Since Azerbaijan gained independence in 1991, its state institutions and industry have concentrated into the Absheron peninsula’s Greater Baku Area, comprised of Baku, Sumqayit, and satellite cities.  

Greater Baku’s location on the Caspian Sea gives it proximity to the offshore oil and gas reserves that produce 90 per cent of the country’s exports—and almost two-thirds of total budget revenue—and positions it as a hub for trans-Caspian trade between Europe, Central Asia, China, Russia, and Iran.



As fossil fuel exports boomed, growth was sustained at 11 per cent from 2000 to 2015 and poverty declined from 49 per cent in 2004 to 4.9 per cent in 2014. 

The benefits of this growth were not equitably or spatially distributed—a small elite in Greater Baku prospered the most. According to a 2021 World Bank report, Azerbaijan exhibits more than two times the inequality of any other country in Europe and Central Asia. 

Rural to urban migration 

Incomes of the population outside of Greater Baku do not correspond proportionately to the level of economic activity or population density.  

While over 40 per cent of the population works in agriculture, the sector accounts for only 5.7 per cent of gross domestic product due to undeveloped agro-processing industries, limited access to finance, poor market linkages, and lack of skills and knowledge on modern agricultural technologies. 

The departure of educated and skilled workers from rural areas for Baku or other countries further worsens human capital gaps between urban and rural populations.  

“If the active and dynamic part of the population from the regions flows to the capital, the development of the regions weakens significantly,” suggested economist Rovshan Aghayev for the Baku Research Institute. “That is because the depopulation of rural regions is not related to the production, migrants are also consumers, and as internal migration expands, regions lose their advantages as markets.” 

Some 47 per cent of Azerbaijanis and over 60 per cent of Azerbaijan’s poor live in rural areas. Over a million Azerbaijanis have emigrated to Russia, Turkey, the European Union, Ukraine, Israel, Central Asia, and elsewhere. Of Azerbaijan’s 69 districts, 50 continue to register negative net migration, chiefly from rural residents moving to urban centres for work or education. 
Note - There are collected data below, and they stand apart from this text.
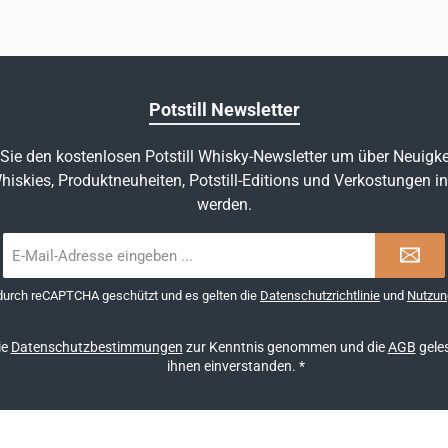
Potstill Newsletter
Sie den kostenlosen Potstill Whisky-Newsletter um über Neuigke
hiskies, Produktneuheiten, Potstill-Editions und Verkostungen in
werden.
E-
Mail-
Adresse
 durch reCAPTCHA geschützt und es gelten die
Datenschutzrichtlinie
und
Nutzun
*
ie
Datenschutzbestimmungen
zur Kenntnis genommen und die
AGB
geles
ihnen einverstanden.
*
Displacement from the Karabakh conflict 

While many of Azerbaijan’s urban residents were ethnic Russians and Armenians during the Soviet era, many Russians emigrated amid the collapse of the Soviet Union and tens of thousands of ethnic Armenians were expelled from Azerbaijan amid anti-Armenian pogroms and the First Karabakh War. 

That war resulted in Armenian forces seizing Nagorno-Karabakh and surrounding territory—recognised under international law as Azerbaijan—and establishing the breakaway separatist state of the Republic of Artsakh.  

Before the war, Azerbaijanis were the largest minority in Armenia, but now, virtually none remain. Various sources estimate between 613,000 and 789,000 ethnic Azerbaijanis are internally displaced persons from the Karabakh conflict and between 160,000 and 200,000 are refugees from Armenia-proper. The government of Azerbaijan says it has a total of 1.2 million refugees and internally displaced people within its borders, including from the Karabakh conflict, natural disasters, and other causes. 

With an official population of 10 million, these displaced persons make up a huge segment of Azerbaijan. While the government closed the sprawling IDP tent cities in 2007, at least 400,000 remained in substandard housing as of 2012. Today, many live in large informal settlements on the outskirts of cities and commute to areas with more economic activity for work. Some commute from the far eastern and northern borders of the country to drilling rigs in the Caspian Sea for weeks at a time. 

Targeted social assistance programmes reach less than 10 percent of the population, and Azerbaijanis from areas with high levels of informality are proportionately under-represented in pension programmes.

A path forward 

The World Bank has identified expanding access to high-speed mobile broadband connectivity as an important way to expand economic opportunities.  

Azerbaijan ranks 111th of 175 countries with an average fixed broadband speed of 23.5 Mbps, and there is a 20-percentage point gap between rural and urban households in fixed internet penetration.  

The World Bank attributes this digital divide to shortages of fixed infrastructure and lower levels of digital literacy in rural areas. 

However, mobile phones are already widely used in rural areas, which presents a solid foundation for digital connectivity. If Azerbaijan can make broadband internet faster, cheaper, and more accessible, it could offer a lifeline to rural communities that otherwise face pressure to move to cities or to emigrate.